**Exercise prompt:**
Reproduce the lines word for word, from the start of the items through the line that contains "genus: Perideridia". Include that line.

**Dataset rows:**
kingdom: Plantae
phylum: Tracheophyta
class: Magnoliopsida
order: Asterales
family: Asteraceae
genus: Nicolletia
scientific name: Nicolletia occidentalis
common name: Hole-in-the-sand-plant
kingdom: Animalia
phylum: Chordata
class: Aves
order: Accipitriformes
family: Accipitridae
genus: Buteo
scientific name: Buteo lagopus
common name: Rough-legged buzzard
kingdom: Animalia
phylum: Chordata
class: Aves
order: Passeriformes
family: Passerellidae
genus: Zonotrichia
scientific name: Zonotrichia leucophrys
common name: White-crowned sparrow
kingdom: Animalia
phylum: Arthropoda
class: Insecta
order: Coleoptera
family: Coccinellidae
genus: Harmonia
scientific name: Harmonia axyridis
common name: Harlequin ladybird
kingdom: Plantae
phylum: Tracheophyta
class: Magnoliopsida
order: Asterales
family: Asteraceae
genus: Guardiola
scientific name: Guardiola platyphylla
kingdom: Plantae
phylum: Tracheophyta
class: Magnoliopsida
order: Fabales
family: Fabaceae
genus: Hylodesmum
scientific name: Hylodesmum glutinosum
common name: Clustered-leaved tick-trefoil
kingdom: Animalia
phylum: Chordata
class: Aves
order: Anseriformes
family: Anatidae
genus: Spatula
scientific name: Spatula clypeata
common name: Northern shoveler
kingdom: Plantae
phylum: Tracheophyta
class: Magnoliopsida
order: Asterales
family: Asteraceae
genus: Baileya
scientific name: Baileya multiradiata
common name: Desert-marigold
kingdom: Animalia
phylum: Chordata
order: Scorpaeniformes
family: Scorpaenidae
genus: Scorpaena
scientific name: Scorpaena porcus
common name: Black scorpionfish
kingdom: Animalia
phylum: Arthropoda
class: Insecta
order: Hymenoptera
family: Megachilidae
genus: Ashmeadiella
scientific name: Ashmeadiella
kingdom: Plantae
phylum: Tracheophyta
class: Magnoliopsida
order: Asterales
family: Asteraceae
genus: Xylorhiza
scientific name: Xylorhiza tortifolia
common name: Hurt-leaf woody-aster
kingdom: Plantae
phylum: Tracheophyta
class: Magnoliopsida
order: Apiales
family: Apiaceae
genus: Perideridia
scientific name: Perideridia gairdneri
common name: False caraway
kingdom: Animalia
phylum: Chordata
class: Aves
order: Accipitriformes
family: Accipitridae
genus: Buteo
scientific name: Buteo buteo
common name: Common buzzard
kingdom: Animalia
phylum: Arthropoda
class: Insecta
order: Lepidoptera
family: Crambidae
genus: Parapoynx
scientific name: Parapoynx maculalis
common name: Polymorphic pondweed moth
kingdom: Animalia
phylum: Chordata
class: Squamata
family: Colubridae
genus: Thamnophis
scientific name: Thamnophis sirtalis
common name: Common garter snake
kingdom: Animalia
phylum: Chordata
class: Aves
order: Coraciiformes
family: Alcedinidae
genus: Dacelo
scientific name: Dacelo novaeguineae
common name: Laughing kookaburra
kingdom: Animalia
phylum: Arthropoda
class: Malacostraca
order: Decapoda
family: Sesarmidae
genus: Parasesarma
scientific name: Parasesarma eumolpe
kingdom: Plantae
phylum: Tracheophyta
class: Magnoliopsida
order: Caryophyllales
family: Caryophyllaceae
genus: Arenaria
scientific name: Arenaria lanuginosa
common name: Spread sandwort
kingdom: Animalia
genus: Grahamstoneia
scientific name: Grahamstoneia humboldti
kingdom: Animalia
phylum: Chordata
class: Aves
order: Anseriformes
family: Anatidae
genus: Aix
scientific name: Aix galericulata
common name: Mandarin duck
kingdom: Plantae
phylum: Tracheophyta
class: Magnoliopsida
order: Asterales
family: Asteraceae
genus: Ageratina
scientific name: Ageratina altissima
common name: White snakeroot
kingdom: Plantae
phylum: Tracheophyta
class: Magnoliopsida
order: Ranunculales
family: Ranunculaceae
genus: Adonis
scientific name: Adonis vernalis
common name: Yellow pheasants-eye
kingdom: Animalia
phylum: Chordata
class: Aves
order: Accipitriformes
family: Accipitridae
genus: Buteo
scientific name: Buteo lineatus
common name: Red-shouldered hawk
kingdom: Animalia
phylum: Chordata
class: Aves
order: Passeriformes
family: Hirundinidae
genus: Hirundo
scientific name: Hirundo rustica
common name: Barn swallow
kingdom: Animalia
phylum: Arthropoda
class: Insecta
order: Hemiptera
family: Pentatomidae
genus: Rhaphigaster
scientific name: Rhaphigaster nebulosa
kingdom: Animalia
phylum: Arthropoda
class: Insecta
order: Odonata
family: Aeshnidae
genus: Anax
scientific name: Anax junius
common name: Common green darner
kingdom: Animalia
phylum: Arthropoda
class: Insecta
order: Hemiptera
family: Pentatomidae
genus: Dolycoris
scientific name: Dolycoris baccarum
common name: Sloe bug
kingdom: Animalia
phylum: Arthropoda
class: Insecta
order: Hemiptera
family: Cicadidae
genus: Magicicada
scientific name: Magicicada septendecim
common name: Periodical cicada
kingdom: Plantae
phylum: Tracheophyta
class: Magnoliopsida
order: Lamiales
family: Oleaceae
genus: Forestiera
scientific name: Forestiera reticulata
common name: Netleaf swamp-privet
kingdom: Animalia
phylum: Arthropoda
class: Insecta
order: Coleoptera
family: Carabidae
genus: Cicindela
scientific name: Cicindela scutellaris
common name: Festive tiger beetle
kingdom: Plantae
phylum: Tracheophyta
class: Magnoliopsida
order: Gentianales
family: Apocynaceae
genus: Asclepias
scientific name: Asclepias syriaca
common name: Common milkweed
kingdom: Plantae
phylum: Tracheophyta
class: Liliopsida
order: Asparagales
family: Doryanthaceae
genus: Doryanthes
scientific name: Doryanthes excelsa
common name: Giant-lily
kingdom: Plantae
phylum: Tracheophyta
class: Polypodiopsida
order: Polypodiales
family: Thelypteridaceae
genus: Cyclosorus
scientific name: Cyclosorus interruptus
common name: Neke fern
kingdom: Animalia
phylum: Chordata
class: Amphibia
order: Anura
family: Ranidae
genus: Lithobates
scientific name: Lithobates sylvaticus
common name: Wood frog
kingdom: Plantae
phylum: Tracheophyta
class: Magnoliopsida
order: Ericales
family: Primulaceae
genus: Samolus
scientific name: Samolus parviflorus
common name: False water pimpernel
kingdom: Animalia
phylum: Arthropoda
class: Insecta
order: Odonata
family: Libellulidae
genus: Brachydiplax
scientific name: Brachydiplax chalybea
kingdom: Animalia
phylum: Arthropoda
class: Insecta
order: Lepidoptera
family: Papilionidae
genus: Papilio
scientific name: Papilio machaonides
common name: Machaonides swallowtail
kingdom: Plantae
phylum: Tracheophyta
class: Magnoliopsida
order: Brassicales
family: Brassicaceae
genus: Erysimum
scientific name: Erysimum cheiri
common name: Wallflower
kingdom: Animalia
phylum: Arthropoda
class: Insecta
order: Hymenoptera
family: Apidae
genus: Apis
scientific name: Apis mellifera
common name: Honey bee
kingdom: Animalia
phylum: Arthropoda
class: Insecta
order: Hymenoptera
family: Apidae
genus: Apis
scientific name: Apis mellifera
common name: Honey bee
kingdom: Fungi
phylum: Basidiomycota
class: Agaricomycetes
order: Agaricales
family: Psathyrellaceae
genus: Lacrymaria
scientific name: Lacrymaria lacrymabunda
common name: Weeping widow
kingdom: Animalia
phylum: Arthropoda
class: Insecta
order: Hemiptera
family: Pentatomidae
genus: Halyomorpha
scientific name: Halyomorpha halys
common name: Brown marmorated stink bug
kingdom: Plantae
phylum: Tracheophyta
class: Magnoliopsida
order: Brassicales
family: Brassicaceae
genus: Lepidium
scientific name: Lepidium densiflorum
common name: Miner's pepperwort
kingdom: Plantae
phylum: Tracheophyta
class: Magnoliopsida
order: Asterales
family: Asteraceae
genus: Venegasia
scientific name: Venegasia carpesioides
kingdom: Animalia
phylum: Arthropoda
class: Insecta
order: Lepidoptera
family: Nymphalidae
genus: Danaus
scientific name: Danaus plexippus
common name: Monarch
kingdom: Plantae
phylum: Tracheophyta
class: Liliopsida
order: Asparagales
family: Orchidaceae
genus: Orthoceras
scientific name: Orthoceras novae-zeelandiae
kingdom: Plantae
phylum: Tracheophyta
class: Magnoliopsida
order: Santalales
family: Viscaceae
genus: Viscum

**Right answer:**
kingdom: Plantae
phylum: Tracheophyta
class: Magnoliopsida
order: Asterales
family: Asteraceae
genus: Nicolletia
scientific name: Nicolletia occidentalis
common name: Hole-in-the-sand-plant
kingdom: Animalia
phylum: Chordata
class: Aves
order: Accipitriformes
family: Accipitridae
genus: Buteo
scientific name: Buteo lagopus
common name: Rough-legged buzzard
kingdom: Animalia
phylum: Chordata
class: Aves
order: Passeriformes
family: Passerellidae
genus: Zonotrichia
scientific name: Zonotrichia leucophrys
common name: White-crowned sparrow
kingdom: Animalia
phylum: Arthropoda
class: Insecta
order: Coleoptera
family: Coccinellidae
genus: Harmonia
scientific name: Harmonia axyridis
common name: Harlequin ladybird
kingdom: Plantae
phylum: Tracheophyta
class: Magnoliopsida
order: Asterales
family: Asteraceae
genus: Guardiola
scientific name: Guardiola platyphylla
kingdom: Plantae
phylum: Tracheophyta
class: Magnoliopsida
order: Fabales
family: Fabaceae
genus: Hylodesmum
scientific name: Hylodesmum glutinosum
common name: Clustered-leaved tick-trefoil
kingdom: Animalia
phylum: Chordata
class: Aves
order: Anseriformes
family: Anatidae
genus: Spatula
scientific name: Spatula clypeata
common name: Northern shoveler
kingdom: Plantae
phylum: Tracheophyta
class: Magnoliopsida
order: Asterales
family: Asteraceae
genus: Baileya
scientific name: Baileya multiradiata
common name: Desert-marigold
kingdom: Animalia
phylum: Chordata
order: Scorpaeniformes
family: Scorpaenidae
genus: Scorpaena
scientific name: Scorpaena porcus
common name: Black scorpionfish
kingdom: Animalia
phylum: Arthropoda
class: Insecta
order: Hymenoptera
family: Megachilidae
genus: Ashmeadiella
scientific name: Ashmeadiella
kingdom: Plantae
phylum: Tracheophyta
class: Magnoliopsida
order: Asterales
family: Asteraceae
genus: Xylorhiza
scientific name: Xylorhiza tortifolia
common name: Hurt-leaf woody-aster
kingdom: Plantae
phylum: Tracheophyta
class: Magnoliopsida
order: Apiales
family: Apiaceae
genus: Perideridia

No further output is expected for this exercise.